Final answer:
The student is tasked with calculating the probability of needing to purchase at least 5 boxes to obtain three prizes, given that each box has a 0.2 chance of containing a prize. This involves understanding the geometric distribution, though the exact answer requires a more detailed analysis which wasn't fully provided in the question.
Step-by-step explanation:
To determine the probability of needing to purchase at least 5 boxes to get three prizes when the probability of getting a prize in a box is 0.2, we must consider the scenarios in which the third prize is in the fifth, sixth, or more boxes. Since getting a prize in any one box is independent of getting a prize in another box, and the probability of getting a prize in any box is 0.2, we can use the geometric distribution to solve this problem.

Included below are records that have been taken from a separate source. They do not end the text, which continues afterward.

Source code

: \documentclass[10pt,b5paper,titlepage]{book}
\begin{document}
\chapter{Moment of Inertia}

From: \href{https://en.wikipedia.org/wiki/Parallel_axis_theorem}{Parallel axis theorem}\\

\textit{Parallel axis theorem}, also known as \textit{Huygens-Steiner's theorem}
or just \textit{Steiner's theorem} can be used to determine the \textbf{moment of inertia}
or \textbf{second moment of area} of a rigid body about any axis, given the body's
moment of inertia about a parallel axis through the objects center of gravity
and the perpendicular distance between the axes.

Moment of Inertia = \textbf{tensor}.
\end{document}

The probability of needing exactly 5 boxes to get three prizes would be the probability of getting two prizes in the first four boxes and then getting the third prize on the fifth box. Note that the probability of not getting a prize (failure) is 1 - 0.2 = 0.8.
Therefore, we need to calculate the probability of two successes in four trials and one success on the fifth trial. Let us denote successes with S and failures with F. The possible sequences for two successes in four trials and an additional success are SSSF, SSFS, SFSS, FSSS, each having a probability of (0.2)3 × (0.8). Since there are four such sequences, the total probability for this event is 4 × (0.23 × 0.8).
Now, to compute the total probability of needing at least five boxes, we would need to add the probabilities for all possible scenarios where the third prize is obtained in the fifth box or later. However, without a clear-cut boundary, this would involve calculations for an infinite series.
Given the options provided in the question, we need to identify which of these values would most closely match our calculations if they were done. Analyzing the provided options, we can conclude that the options likely represent cumulative probabilities for scenarios under consideration, and the exact calculation for the probability of needing at least five boxes would require a more detailed analysis of the geometric or negative binomial distribution.